═══ 提示文

TAP2023 Demo Day Report
最優秀賞は未利用農業資源を価値あるものに生まれ変わらせる「フードリボン」。沖縄発、東急グループとサーキュラーエコノミー構築に挑む

2024年3月28日

「共に、世界が憧れる街づくりを。」をコンセプトに掲げる東急アライアンスプラットフォーム(2021年8月、東急アクセラレートプログラムから名称変更。以下「TAP」)は、2023年度の総括となるDemo Dayを2024年3月に開催しました。

2023年度は東急グループの28事業者(21社)がTAPに参画。「交通」「ヘルスケア」「百貨店・スーパー・ショッピングセンター」等19の事業領域で協業を実現しています。またTAPでは、各領域の課題・ニーズ、将来像を可視化し、HPで随時情報を発信。スタートアップが応募しやすい体制を整えてきました(詳細はTAPのHPからご覧ください)。

協業ニーズの例

2023年度に協業に至った案件は23件。前年のDemo Dayに登壇したアジラ社と資本業務提携を実施し、クラダシ、AXELL、SUSHI TOP MARKETING各社とも協業を進めるなど、過年度のDemo Day登壇企業とも継続的に取り組みを進めています。2015年のTAP開始から累計で、応募件数は1062件、協業件数は145件、事業化・本格導入は46件、業務・資本提携は9件を数えるまでになりました(TAP事務局が連携する外部プログラム等をきっかけとした案件を含みます)。

さて、今回のDemo Dayには6社が登壇。3名の社外審査員を含む5名が共創案を「新規性」「成長性」「親和性」「(将来像の)蓋然性」という4つの観点から定量評価を行い、定性的な観点を加えて総合的に審査しています。またライブ配信をご覧いただいた方々からの投票でオーディエンス賞も選出しました。

【社外審査員】
・SBIインベストメント株式会社 取締役 執行役員 CVC事業部長 加藤 由紀子 氏
・株式会社ポーラ・オルビスホールディングス 総合企画室 コーポレートベンチャーキャピタル担当 岸 裕一郎 氏
・デロイト トーマツ ベンチャーサポート株式会社 Morning Pitch運営統括 永石 和恵 氏

【社内審査員】
東急株式会社 取締役社長 堀江 正博(審査員長)

══════
═══ 提供データ

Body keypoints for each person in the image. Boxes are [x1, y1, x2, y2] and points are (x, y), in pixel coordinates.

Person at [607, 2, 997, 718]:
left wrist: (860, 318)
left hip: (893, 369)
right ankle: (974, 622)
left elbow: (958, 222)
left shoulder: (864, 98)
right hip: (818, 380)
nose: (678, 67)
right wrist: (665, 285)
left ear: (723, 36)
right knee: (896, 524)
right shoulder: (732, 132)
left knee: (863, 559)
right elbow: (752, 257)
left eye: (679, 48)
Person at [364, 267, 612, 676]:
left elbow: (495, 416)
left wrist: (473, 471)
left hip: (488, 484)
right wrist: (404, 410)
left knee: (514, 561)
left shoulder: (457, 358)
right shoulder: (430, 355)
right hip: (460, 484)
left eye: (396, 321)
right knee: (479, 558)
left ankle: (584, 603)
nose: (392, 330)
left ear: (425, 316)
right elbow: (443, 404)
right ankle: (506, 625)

══════
═══ 提供データ

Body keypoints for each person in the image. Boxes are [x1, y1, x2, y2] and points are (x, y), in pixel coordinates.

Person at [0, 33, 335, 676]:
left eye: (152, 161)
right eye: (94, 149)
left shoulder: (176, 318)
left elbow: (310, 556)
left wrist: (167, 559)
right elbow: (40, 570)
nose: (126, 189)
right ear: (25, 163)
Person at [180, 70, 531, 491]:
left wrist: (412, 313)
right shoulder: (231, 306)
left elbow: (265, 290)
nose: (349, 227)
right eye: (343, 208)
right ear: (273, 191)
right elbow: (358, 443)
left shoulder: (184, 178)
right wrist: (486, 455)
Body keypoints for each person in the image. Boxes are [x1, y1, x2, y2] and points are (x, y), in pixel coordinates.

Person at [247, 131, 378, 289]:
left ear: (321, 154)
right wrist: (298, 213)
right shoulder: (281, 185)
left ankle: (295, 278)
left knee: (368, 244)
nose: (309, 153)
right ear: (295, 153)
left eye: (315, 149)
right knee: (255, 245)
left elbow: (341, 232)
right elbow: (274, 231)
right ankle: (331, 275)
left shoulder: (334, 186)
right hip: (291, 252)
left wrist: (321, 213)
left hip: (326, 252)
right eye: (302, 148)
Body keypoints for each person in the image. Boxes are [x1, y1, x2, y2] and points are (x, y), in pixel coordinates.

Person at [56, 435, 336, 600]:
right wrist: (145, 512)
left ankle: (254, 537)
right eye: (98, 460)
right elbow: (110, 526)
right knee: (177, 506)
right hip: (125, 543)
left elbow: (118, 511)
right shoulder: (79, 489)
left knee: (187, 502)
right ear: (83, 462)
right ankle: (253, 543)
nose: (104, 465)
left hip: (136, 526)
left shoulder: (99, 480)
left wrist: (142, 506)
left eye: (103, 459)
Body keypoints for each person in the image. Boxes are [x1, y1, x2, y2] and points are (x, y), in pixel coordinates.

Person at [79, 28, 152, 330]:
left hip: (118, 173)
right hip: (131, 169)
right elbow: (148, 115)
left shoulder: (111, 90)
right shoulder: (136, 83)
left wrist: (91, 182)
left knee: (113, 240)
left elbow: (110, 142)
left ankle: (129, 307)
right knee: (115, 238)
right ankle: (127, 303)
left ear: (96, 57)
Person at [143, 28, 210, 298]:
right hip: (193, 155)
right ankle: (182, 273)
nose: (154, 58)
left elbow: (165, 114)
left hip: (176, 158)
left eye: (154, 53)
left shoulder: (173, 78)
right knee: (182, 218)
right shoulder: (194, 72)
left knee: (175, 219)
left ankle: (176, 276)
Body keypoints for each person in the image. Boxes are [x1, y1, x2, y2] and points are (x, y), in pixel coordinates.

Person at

══════
═══ 提供データ

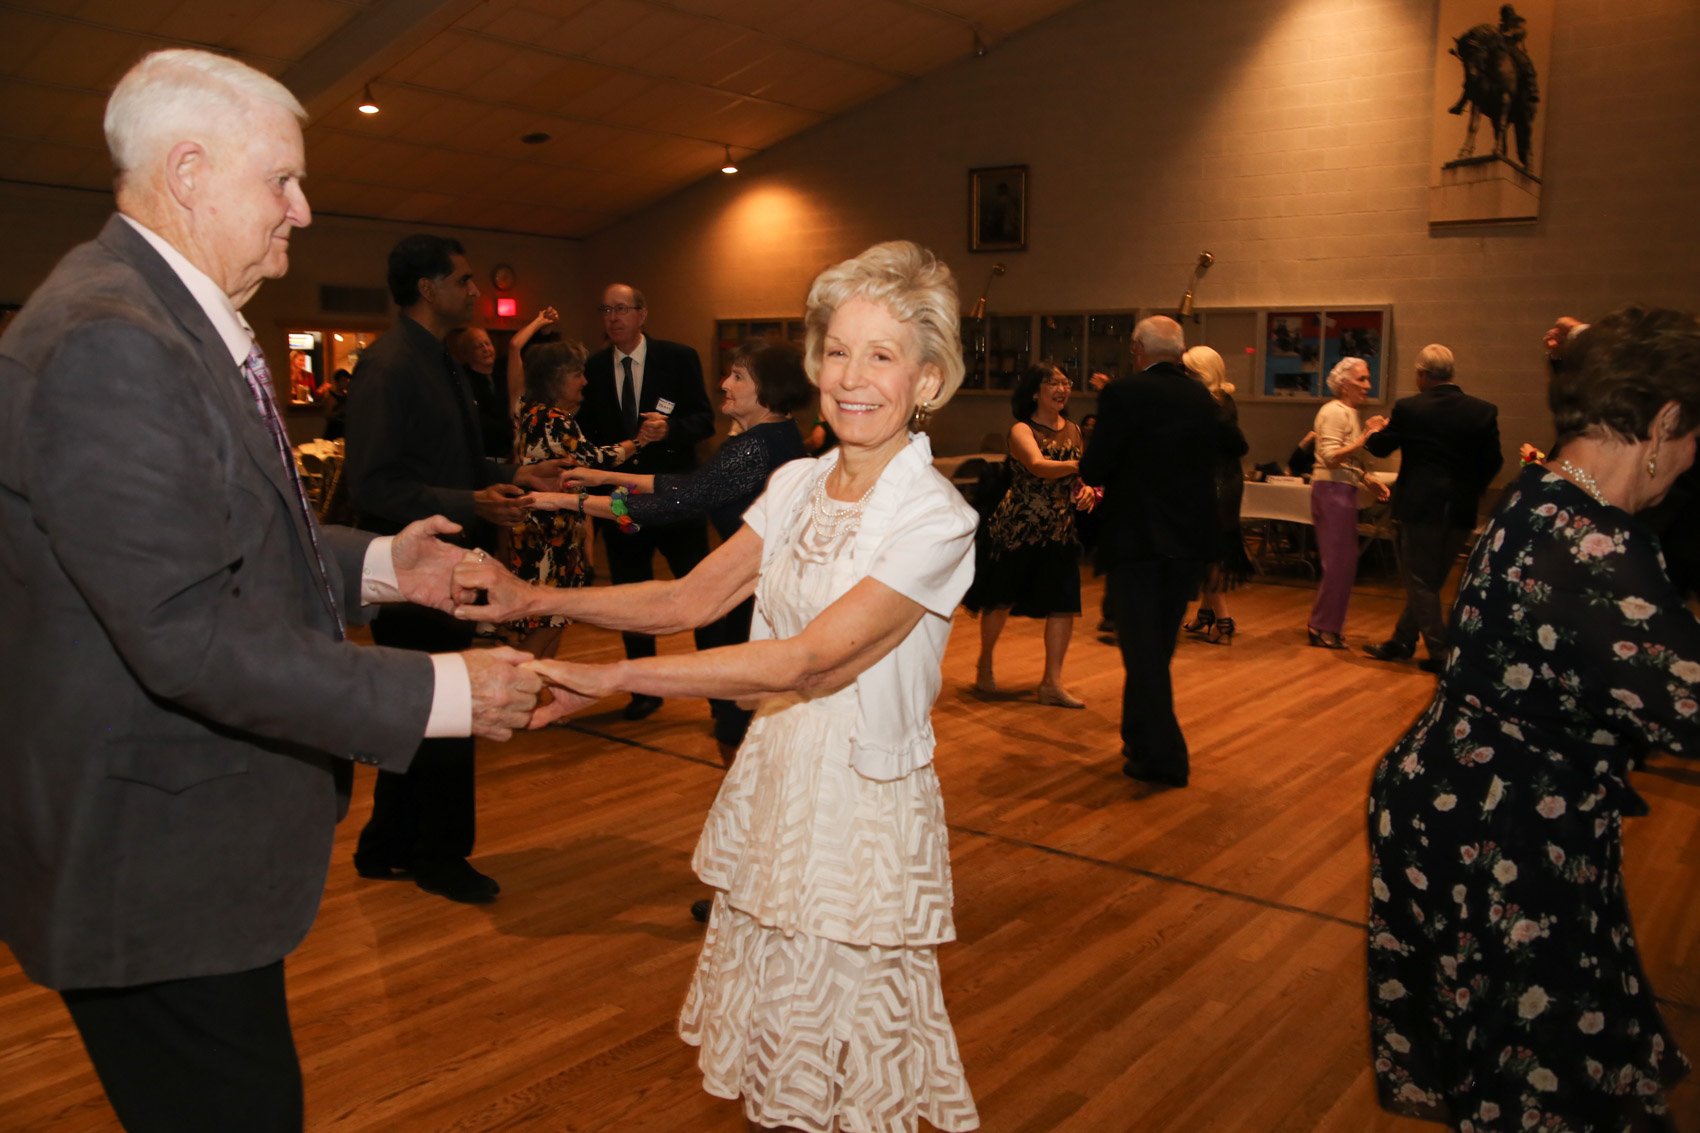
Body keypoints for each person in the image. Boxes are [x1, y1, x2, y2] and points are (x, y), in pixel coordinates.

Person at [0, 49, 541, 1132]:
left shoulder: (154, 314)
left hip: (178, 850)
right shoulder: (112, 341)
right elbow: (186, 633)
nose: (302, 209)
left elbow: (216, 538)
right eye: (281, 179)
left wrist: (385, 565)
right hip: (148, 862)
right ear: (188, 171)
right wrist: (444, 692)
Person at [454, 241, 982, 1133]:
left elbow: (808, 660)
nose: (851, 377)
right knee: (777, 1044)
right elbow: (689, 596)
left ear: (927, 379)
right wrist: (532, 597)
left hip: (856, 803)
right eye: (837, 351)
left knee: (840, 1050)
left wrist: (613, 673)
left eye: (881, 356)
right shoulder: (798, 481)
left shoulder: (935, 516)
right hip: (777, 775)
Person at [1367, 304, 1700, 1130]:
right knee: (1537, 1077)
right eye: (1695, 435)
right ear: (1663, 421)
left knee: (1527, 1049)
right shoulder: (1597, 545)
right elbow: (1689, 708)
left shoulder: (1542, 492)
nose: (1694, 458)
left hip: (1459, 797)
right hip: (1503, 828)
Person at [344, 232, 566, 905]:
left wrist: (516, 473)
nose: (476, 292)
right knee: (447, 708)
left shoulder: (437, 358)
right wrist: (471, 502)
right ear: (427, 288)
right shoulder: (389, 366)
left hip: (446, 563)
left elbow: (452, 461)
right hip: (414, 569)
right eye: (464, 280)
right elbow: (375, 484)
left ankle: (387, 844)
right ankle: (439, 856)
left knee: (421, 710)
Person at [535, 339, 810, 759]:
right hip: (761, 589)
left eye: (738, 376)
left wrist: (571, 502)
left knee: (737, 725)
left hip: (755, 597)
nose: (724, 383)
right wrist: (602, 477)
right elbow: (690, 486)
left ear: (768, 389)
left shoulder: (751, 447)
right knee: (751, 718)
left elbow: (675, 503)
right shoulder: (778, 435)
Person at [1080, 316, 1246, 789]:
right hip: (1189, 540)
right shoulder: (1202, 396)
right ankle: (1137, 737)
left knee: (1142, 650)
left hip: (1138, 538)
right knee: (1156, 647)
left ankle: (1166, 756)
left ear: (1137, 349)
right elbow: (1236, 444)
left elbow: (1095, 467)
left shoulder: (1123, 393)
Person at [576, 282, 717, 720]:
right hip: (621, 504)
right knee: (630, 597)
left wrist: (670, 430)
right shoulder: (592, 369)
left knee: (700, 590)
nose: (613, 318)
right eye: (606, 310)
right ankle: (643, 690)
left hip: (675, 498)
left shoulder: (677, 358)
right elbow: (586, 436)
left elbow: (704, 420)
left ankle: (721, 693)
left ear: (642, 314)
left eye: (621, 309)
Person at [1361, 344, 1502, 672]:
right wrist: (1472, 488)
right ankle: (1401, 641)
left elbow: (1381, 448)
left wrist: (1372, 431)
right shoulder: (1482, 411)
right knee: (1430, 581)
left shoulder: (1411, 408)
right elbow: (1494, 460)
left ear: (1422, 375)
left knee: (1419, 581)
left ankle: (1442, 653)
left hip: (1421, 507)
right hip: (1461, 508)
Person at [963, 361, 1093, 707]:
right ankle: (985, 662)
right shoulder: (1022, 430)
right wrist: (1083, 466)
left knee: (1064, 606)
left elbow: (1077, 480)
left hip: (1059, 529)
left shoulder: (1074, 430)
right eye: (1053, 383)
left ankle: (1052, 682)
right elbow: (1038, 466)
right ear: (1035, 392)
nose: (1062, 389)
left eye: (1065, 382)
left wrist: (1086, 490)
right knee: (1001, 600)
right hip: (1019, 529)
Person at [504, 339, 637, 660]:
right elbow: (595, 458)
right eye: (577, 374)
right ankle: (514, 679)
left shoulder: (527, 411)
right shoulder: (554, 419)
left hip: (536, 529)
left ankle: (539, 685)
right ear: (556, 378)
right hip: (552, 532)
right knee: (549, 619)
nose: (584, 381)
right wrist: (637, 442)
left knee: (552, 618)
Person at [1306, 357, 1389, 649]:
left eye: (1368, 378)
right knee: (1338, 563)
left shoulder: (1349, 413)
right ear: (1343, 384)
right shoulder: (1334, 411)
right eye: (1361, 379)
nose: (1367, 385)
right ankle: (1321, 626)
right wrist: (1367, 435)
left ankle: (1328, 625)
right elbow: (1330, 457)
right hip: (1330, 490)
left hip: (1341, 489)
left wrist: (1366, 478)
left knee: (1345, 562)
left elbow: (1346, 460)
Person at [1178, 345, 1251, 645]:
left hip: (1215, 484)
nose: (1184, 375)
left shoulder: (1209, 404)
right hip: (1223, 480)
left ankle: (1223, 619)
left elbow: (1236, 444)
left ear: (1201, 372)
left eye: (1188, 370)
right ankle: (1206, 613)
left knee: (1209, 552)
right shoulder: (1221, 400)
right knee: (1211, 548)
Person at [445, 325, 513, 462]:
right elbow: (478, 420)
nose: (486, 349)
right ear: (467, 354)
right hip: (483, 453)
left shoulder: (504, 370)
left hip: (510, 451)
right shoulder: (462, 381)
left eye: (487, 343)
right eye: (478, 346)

══════

## 課題一覧
- a) 次の(i)〜(iii)が提示文の内容に合うかを、それぞれ「はい」か「いいえ」で答えなさい。あわせて、判断の決め手となる提示文の語句を一字一句違えずに引用しなさい。
(i) 2023年度にTAPに参画した東急グループの事業者は28である。
(ii) 2023年度に協業に至った案件は145件である。
(iii) オーディエンス賞は、ライブ配信の視聴者による投票で選ばれた。
- b) 提示文のうち、「2023年度は東急グループの」で始まり「PのHPからご覧ください)。」で終わる部分を、そのまま書き写しなさい。
データの行は提示文の内容とは関係がない。

## 課題の解答
- a)
(i) はい。「2023年度は東急グループの28事業者(21社)がTAPに参画」
(ii) いいえ。「2023年度に協業に至った案件は23件」
(iii) はい。「ライブ配信をご覧いただいた方々からの投票でオーディエンス賞も選出しました」

- b)
2023年度は東急グループの28事業者(21社)がTAPに参画。「交通」「ヘルスケア」「百貨店・スーパー・ショッピングセンター」等19の事業領域で協業を実現しています。またTAPでは、各領域の課題・ニーズ、将来像を可視化し、HPで随時情報を発信。スタートアップが応募しやすい体制を整えてきました(詳細はTAPのHPからご覧ください)。